:: TASK TO CARRY OUT ::
Transcribe, word for word and without additions, each line below from the one containing "Numbers: x, y, z, sx, sy, sz, roll, pitch, yaw." through the one containing "to (1627, 272)", both ends included.

Top of EXTRACTED INFORMATION

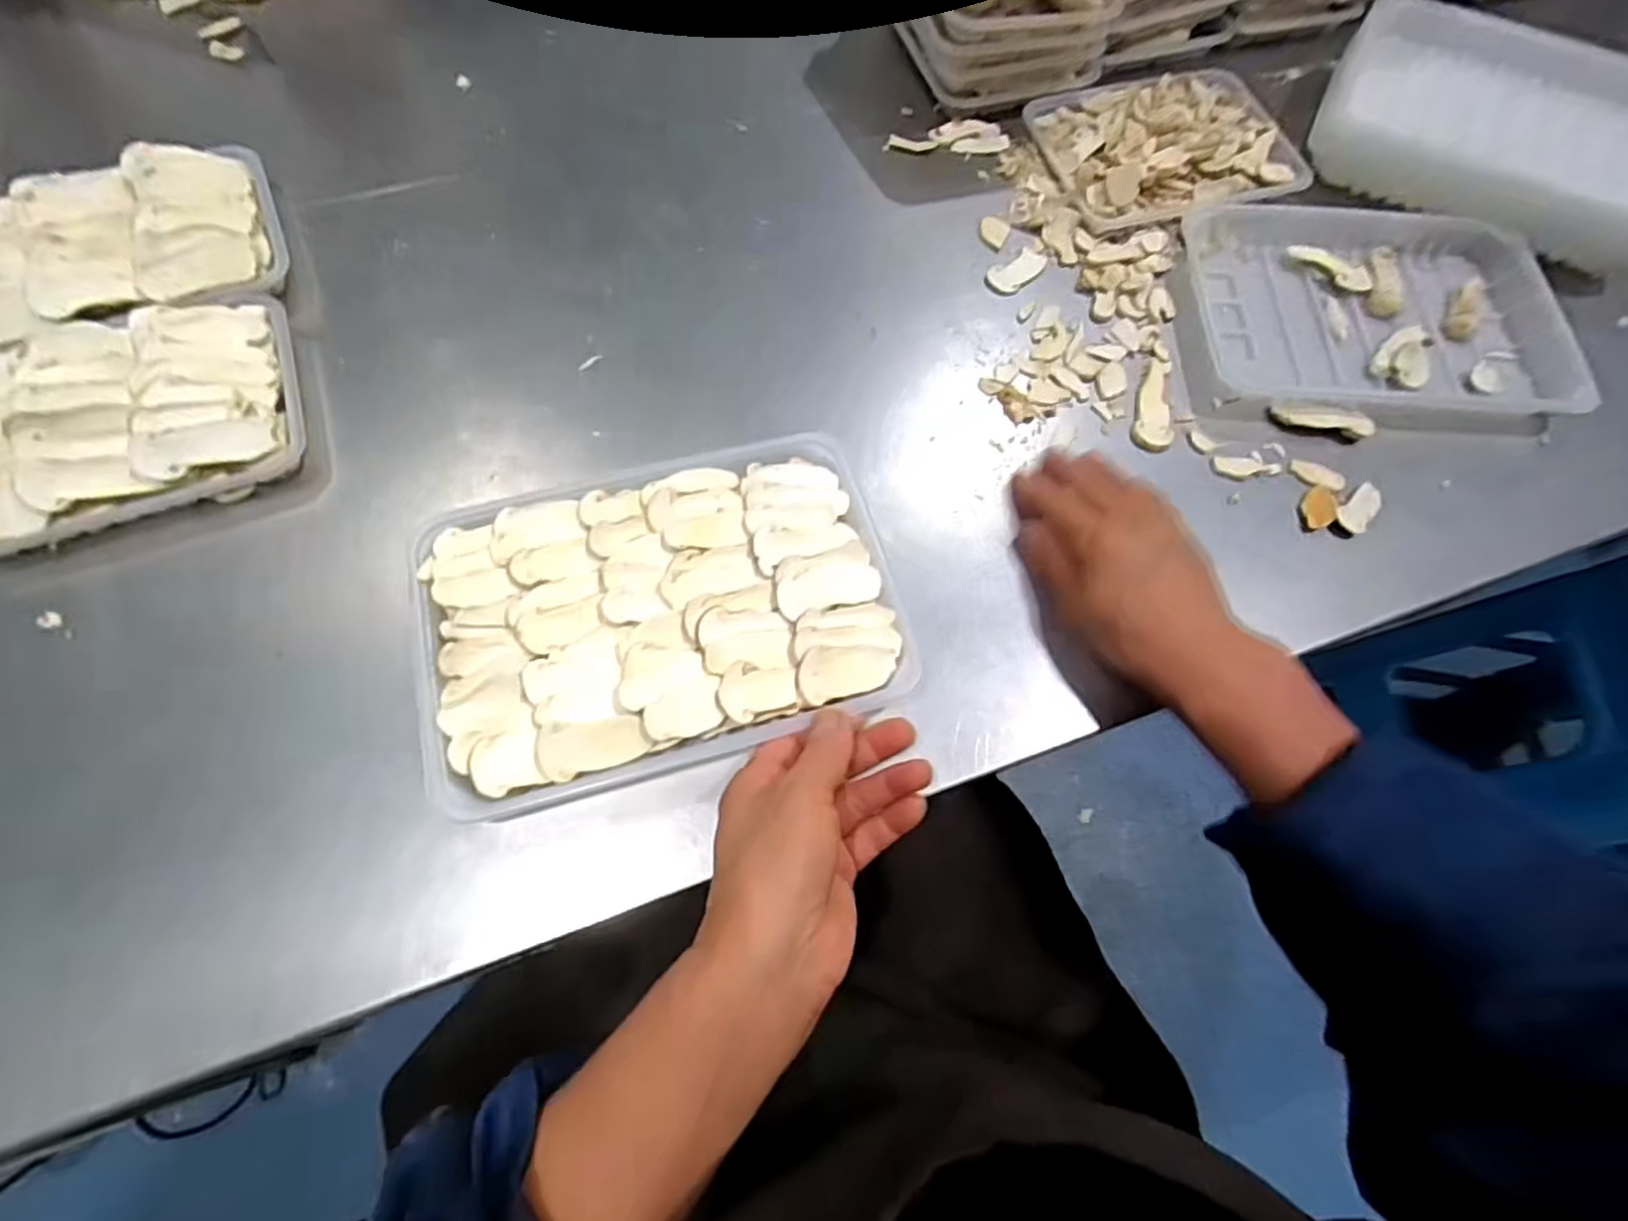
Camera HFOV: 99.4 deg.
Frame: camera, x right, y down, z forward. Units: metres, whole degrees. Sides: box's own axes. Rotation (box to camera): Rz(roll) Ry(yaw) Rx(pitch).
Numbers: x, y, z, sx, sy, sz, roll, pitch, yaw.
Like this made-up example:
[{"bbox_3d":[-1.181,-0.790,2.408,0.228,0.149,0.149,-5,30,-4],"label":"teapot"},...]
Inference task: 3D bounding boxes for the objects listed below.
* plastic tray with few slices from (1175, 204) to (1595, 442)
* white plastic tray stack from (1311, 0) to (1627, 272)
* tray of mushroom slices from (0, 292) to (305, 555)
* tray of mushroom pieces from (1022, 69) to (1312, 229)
[{"bbox_3d":[0.357,-0.192,0.449,0.226,0.029,0.177,5,68,-1],"label":"plastic tray with few slices"},{"bbox_3d":[0.488,-0.345,0.488,0.244,0.054,0.179,26,69,8],"label":"white plastic tray stack"},{"bbox_3d":[-0.382,-0.109,0.381,0.175,0.038,0.125,-21,71,-11],"label":"tray of mushroom slices"},{"bbox_3d":[0.256,-0.342,0.506,0.170,0.030,0.130,-11,69,-7],"label":"tray of mushroom pieces"}]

Bottom of EXTRACTED INFORMATION

:: SOLUTION FOR THIS EXERCISE ::
Numbers: x, y, z, sx, sy, sz, roll, pitch, yaw.
Like this made-up example:
[{"bbox_3d":[-1.181,-0.790,2.408,0.228,0.149,0.149,-5,30,-4],"label":"teapot"},...]
Inference task: 3D bounding boxes for the objects listed below.
* plastic tray with few slices from (1175, 204) to (1595, 442)
* white plastic tray stack from (1311, 0) to (1627, 272)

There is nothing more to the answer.